Não foi uma pergunta.

— É. — Suspiro.

— Não consegue se desvincular delas?

— Consigo. Quer dizer, conseguia... não sei — respondo gaguejando.

— Conseguia? Aconteceu alguma coisa que as colocou em evidência?

— Sim.

— E o que foi isso? — insiste.

— Ele reapareceu.

— Quem reapareceu? O menino? — Ela muda a posição das pernas.

***

— Vêm da cegonha!

Cerrei os olhos e franzi o nariz ao sentir o incômodo no tímpano causado pelo grito da minha irmã.

— Não, Val, o que a dona Célia está querendo dizer é que precisa de um homem e uma mulher para ter um bebê.

— Não! O neném vem do céu! Mamãe disse pra Valéria. A cegonha traz o neném, deixa na porta de casa. Val chegou assim! Vivi também!
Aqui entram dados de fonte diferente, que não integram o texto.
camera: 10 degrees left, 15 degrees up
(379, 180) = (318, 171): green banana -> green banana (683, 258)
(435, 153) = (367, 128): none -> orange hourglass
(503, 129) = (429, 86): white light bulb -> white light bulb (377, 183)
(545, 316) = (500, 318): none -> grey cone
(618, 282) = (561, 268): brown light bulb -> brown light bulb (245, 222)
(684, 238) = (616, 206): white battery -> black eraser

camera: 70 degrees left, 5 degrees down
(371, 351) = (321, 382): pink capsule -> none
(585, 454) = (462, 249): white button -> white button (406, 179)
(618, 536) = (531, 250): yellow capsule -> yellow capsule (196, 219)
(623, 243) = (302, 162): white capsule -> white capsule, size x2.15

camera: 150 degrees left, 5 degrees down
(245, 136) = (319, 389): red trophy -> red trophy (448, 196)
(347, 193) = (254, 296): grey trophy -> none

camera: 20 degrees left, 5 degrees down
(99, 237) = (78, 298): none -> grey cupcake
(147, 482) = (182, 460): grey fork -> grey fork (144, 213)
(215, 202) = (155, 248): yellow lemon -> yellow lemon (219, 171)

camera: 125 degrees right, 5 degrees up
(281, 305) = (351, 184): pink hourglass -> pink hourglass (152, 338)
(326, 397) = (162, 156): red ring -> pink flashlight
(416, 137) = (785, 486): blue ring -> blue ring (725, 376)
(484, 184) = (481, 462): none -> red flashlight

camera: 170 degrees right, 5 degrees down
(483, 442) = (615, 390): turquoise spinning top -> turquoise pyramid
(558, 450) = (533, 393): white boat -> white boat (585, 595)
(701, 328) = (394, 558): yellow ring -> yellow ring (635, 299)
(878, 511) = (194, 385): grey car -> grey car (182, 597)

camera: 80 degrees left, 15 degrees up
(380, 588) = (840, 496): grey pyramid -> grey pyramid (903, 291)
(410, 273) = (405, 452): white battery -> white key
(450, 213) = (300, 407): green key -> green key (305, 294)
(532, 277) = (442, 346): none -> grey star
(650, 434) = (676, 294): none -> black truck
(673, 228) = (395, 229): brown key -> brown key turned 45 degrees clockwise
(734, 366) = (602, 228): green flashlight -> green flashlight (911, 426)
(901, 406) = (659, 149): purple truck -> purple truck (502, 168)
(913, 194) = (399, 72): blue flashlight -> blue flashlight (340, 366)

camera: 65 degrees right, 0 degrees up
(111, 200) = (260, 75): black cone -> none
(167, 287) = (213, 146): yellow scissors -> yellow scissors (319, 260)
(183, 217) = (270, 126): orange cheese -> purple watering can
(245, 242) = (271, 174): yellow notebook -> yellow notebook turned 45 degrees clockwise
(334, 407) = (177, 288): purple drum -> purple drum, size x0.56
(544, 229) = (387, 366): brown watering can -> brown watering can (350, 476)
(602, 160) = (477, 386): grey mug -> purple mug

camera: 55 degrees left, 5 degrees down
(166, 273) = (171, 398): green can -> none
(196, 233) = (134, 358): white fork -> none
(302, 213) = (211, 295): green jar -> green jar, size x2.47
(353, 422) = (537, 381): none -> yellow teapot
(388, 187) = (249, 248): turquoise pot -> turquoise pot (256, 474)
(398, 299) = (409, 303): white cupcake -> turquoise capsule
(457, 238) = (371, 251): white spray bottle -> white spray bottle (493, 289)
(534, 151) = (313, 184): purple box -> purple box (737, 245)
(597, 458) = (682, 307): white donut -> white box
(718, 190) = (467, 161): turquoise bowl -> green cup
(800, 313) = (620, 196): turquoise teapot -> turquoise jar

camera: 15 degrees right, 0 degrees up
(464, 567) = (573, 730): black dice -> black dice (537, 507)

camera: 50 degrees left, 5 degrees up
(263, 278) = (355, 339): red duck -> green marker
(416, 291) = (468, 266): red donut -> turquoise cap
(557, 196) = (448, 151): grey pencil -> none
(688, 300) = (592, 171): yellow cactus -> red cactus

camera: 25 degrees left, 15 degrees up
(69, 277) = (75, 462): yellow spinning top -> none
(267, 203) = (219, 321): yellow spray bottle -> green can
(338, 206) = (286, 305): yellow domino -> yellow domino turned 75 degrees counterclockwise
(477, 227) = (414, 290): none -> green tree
Emburrada, ela cruzou as mãos sobre o peito e estufou as bochechas. Essa era a imagem clássica da minha irmã quando estava irritada e não aceitava alguma coisa. Dessa vez, era "de onde vêm os bebês", assunto que dona Célia trouxe para a aula de hoje. Eu aprendi há muito tempo, mas Val viu uma cena de parto em um filme e estava insistindo nesse assunto há dias.

— Val, quando você era bebê, ficou na barriga da mamãe, não foi? — dona Célia começou com a voz baixa.

Ela assentiu, balançando a cabeça devagar.

— Então, você saiu de dentro da barriga da sua mãe, certo?

Minha irmã assentiu mais uma vez, deixando os braços caírem e torcendo o lábio para o lado, concentrada no que ouvia.

— E como você entrou lá?

— A Val não sabe — respondeu.

— O papai colocou você lá dentro. Ele dormiu na cama com sua mãe e você apareceu dentro da barriga dela — dona Célia resumiu, deixando de lado os detalhes.

Valéria arregalou os olhos e me olhou totalmente perplexa.

— A Vivi também?

— Eu também — concordei com um leve sorriso.

— A mamãe deixou o papai colocar o bebê lá dentro? — Ela olhava de mim para a dona Célia sem parar.

— Deixou...

— Não doeu?

— Doeu o quê? — Minha mãe apareceu no batente da porta da sala.

— Mamãe deixou o papai colocar a Val e a Vivi dentro da barriga dela. Valéria não veio da cegonha. — Ela movimentava a cabeça para os lados, enfatizando o que dissera.